倒也不敢轻视她们二人了。
云妆的自从修炼之后,听力极好,早就听得一清二楚,脸色不由的有一些难看,但是这不是她府上的人,也不好多说什么。
清者自清。
传言,定王府极严,但是如今看来,不管是哪儿,总是免不了出现一些想令人呵呵的人!
不过一会的功夫,炼钰就折身回来,伸出胳膊,作邀请状,“陈姑娘,请!”
喜丫将包裹严实的松柳木抱在怀里,紧紧地跟上。
炼钰疑惑的望了喜丫怀里的东西几眼,也没有说什么。
云妆不知她偷偷摸摸的在定王府的外围走了多少遍,但这确实她第一次进来。
胡月怜在玉扣之中啧啧道:“小姑娘,若是抓住了这定王,可就是一个黄金库啊。”
云妆正色,用心神跟她联系道:“可是,于你而言,高家那万千的家业,在你眼中不还是一钱不值!若不是我迫于生计,又怎么如此的贪财。”
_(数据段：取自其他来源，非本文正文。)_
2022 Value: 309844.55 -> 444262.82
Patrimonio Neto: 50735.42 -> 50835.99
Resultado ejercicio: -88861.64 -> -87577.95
胡月怜嗤笑一声,“我胡月怜还是第一次见说贪财说的这么正大光明的呢!”
云妆懒得搭理她,直接不跟她说话。
她就是贪财!她要不没钱,早就死了!饿死了或者是在寒冬之中,冻死了!
炼钰领着云妆进了前厅,“王爷,陈姑娘来了。”
顾宜坐在香梨木座椅上,一旁的桌子上摆着一些果盘,桌腿之处都雕刻着繁杂的花样,桌脚更是雕刻着倒扣着的莲花,一股淡淡的沉香扑鼻而来。